Among all Trump’s attacks, and those of his running mate J.D. Vance, against undocumented immigrants, they have called them murderers, rapists, fentanyl traffickers, terrorists, and criminals poisoning the blood of the country; said they are voting fraudulently in elections, responsible for the high cost of housing and inflation, as well as a decrease in salaries of U.S. workers, fraudulently using federal programs like Social Security and Medicare, and taking up FEMA funds intended for managing disasters; they blame them for the presence of guns in schools, and accused Haitians of eating the pets of Springfield, Ohio residents.

 

That is just a partial list. Shamefully, Trump’s racist and dehumanizing rhetoric has been normalized among some sectors who dismiss it as just “Trump being Trump.”

 

But this goes beyond being offensive. We are in the middle of a very atypical presidential election, starting with how Harris came to the nomination after Joe Biden decided not to seek reelection following his poor performance in the first debate with Trump. And with Trump’s presence on the ticket — a divisive and polarizing figure — it’s not surprising that the atmosphere is so charged and that the ex-president’s incendiary rhetoric has the potential to add fuel to the fire, with terrible consequences.

 

Trump is even already affirming that if he loses the elections, it will be because of the “fraud” that Democrats are committing.
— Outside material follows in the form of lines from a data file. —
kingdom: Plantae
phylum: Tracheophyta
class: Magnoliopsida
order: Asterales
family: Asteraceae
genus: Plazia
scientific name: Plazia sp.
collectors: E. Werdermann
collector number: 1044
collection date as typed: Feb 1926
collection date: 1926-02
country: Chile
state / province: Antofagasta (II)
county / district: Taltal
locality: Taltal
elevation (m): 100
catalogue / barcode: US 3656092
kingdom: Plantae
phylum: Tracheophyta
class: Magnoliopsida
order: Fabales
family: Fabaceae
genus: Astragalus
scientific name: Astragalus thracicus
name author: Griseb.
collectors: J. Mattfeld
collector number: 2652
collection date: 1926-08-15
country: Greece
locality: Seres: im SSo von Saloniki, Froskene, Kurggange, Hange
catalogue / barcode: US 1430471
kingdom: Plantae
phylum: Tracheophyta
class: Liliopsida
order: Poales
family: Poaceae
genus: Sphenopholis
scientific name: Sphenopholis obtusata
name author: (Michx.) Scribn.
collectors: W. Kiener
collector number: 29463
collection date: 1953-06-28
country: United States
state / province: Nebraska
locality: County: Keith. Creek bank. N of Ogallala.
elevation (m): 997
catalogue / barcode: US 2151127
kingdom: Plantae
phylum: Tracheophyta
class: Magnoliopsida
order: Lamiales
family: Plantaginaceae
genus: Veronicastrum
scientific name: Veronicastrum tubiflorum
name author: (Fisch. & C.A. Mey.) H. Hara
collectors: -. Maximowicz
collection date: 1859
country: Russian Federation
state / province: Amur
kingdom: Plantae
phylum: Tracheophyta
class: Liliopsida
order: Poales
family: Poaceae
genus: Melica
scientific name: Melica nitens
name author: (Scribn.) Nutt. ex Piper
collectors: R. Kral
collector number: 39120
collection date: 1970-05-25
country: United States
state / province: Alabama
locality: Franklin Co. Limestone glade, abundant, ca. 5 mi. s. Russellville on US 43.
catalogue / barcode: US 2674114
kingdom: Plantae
Although that is false, his fans believe it, like they continue to believe that Biden “stole” the 2020 election, and that is why the violent assault on the Capitol — to impede the certification of Biden’s victory on January 6, 2021 — was “justified.”

 

This electoral cycle has produced two assassination attempts against Trump himself because the consequences go both ways, and his attacks against immigrants, minorities, and Democrats can generate acts of violence against those targets or him.

 

As recently as October 3, the Department of Homeland Security (DHS) and the Federal Bureau of Investigation (FBI) issued a bulletin warning that violent domestic extremists “with election-related grievances” could act against the security of the candidates, political opponents, election officials, judicial officials, and reporters, among others. Their “grievances” include immigration.

 

The great danger is not only that this rhetoric descends into violence before, during, or after the elections but also that, in a case where Trump wins the presidency, what he will do to make good on the threat of mass deportations contained in Project 2025. He indicated that implementing the plan would be a “bloody story.”

 

If we have learned anything about Trumpism, it is not to underestimate his threats. This same Trump and his advisors, among them the Machiavellian Stephen Miller, separated children and babies from their parents at the border to “deter” others from coming to the United States. They are the ones who want to remove DACA protections from Dreamers to make them deportable.

 

The question is whether Trump’s horrible rhetoric will turn into terrible actions against immigrants if he becomes the victor on November 5.

 

Maribel Hastings is a Senior Advisor to América’s Voice.